▶ _About this task_
Could you please find each line in the records that contains the word "Schnittbreite" and copy it?

▶ _Dataset records_
==*==

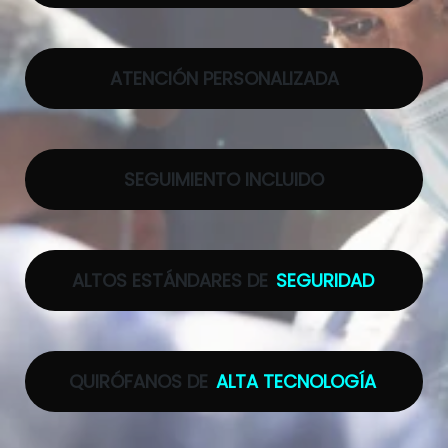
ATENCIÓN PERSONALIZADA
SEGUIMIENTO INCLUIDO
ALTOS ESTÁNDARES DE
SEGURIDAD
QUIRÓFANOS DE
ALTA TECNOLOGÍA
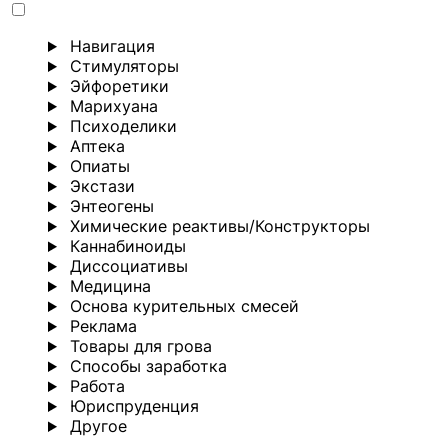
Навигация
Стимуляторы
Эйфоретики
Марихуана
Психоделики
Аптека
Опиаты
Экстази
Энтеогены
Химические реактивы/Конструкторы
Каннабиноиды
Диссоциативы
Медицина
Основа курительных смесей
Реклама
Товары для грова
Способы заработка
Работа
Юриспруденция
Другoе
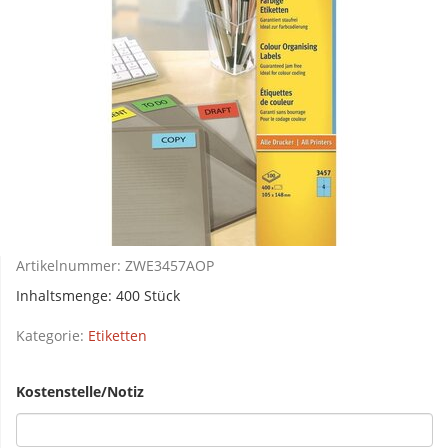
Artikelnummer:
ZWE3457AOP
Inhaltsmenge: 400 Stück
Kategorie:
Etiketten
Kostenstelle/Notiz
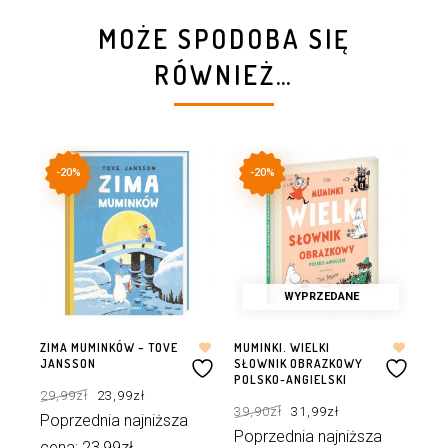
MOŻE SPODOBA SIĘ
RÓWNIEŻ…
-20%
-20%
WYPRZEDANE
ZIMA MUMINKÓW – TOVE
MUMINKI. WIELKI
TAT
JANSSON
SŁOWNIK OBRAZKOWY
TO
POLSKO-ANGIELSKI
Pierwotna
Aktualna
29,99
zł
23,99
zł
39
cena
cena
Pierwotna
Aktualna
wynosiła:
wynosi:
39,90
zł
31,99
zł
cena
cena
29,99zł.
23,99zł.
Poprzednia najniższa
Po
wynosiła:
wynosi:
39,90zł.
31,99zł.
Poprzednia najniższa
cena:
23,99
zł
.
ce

==*==

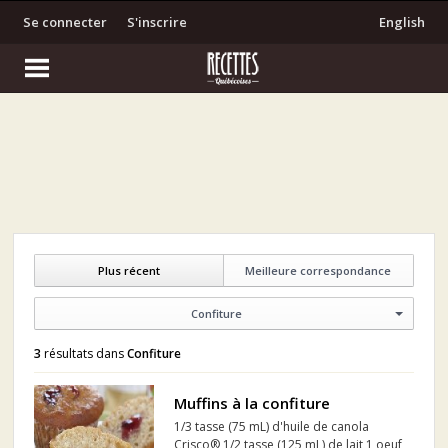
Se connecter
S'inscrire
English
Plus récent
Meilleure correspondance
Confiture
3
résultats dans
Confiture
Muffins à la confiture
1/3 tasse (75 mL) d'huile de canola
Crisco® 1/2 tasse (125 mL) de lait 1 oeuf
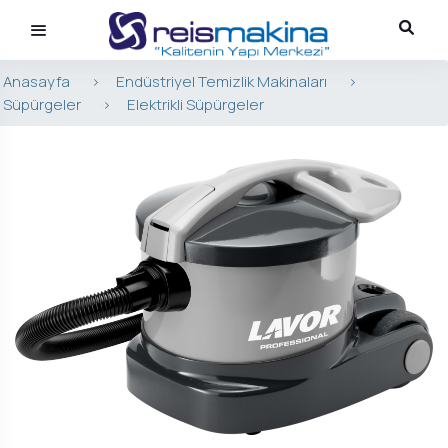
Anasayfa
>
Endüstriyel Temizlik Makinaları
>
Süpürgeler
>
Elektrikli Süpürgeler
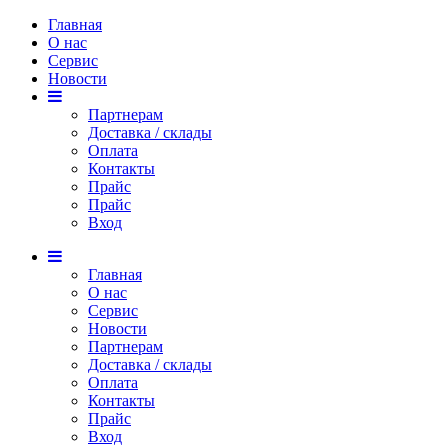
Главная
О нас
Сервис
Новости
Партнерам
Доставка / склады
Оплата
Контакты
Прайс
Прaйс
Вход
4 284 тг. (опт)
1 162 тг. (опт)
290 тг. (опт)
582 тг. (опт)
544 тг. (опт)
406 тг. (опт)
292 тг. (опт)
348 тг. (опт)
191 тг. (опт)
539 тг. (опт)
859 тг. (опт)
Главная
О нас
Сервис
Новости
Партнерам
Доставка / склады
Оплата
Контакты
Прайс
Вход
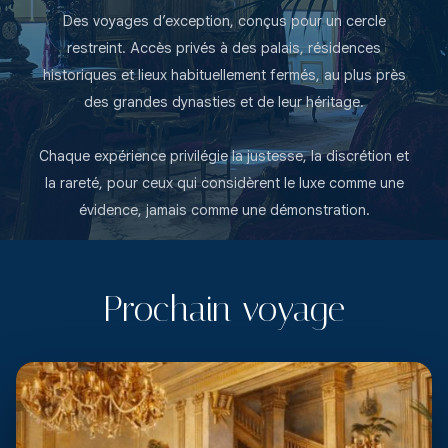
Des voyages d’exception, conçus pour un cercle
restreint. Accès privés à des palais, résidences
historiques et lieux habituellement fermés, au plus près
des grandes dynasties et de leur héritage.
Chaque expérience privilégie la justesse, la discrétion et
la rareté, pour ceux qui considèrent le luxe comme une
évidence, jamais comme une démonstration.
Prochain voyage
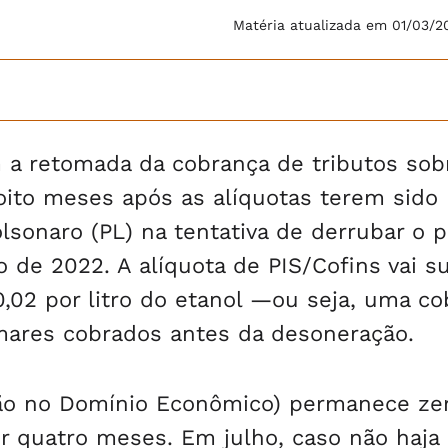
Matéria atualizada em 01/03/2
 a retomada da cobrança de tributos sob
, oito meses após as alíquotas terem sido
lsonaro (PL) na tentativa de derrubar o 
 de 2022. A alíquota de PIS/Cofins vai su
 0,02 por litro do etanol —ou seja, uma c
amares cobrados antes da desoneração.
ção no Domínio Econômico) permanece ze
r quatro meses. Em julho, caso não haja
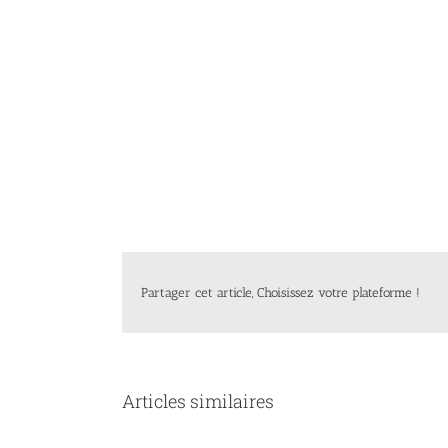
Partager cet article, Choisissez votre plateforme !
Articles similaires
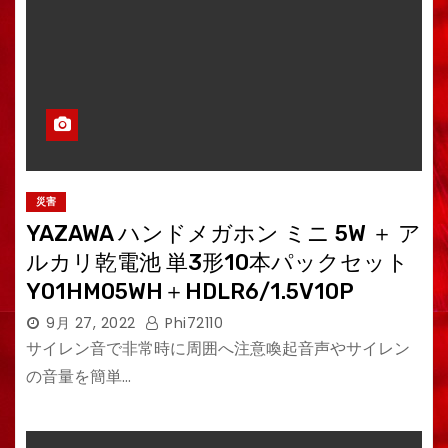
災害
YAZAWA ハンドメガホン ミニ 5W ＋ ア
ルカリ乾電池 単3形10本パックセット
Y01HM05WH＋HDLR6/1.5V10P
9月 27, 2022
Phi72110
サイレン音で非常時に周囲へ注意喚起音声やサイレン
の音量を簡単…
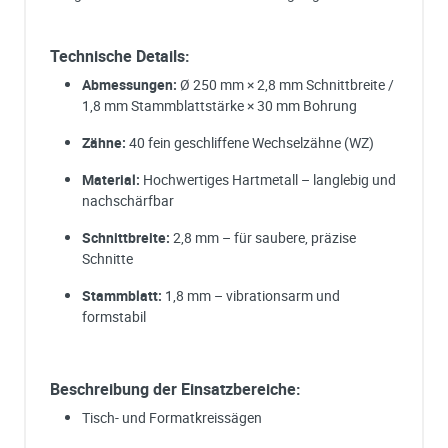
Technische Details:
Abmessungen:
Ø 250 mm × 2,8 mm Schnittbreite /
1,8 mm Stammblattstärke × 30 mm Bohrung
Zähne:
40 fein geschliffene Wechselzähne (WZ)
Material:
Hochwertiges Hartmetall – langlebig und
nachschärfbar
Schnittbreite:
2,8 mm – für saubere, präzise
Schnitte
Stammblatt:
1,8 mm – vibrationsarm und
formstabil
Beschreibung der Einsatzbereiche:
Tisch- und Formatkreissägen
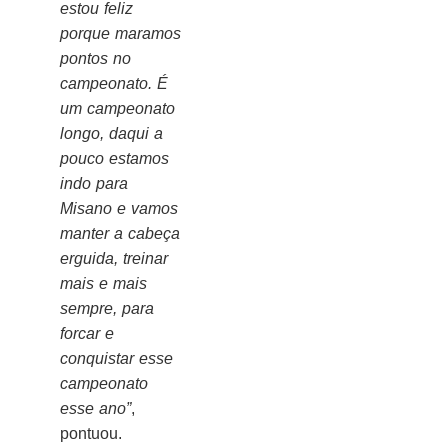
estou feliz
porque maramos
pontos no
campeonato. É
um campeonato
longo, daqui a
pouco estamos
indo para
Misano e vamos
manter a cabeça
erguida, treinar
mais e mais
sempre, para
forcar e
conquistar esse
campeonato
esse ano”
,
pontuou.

==*==

▶ _Answer area_
Ø 250 mm × 2,8 mm Schnittbreite /
Schnittbreite:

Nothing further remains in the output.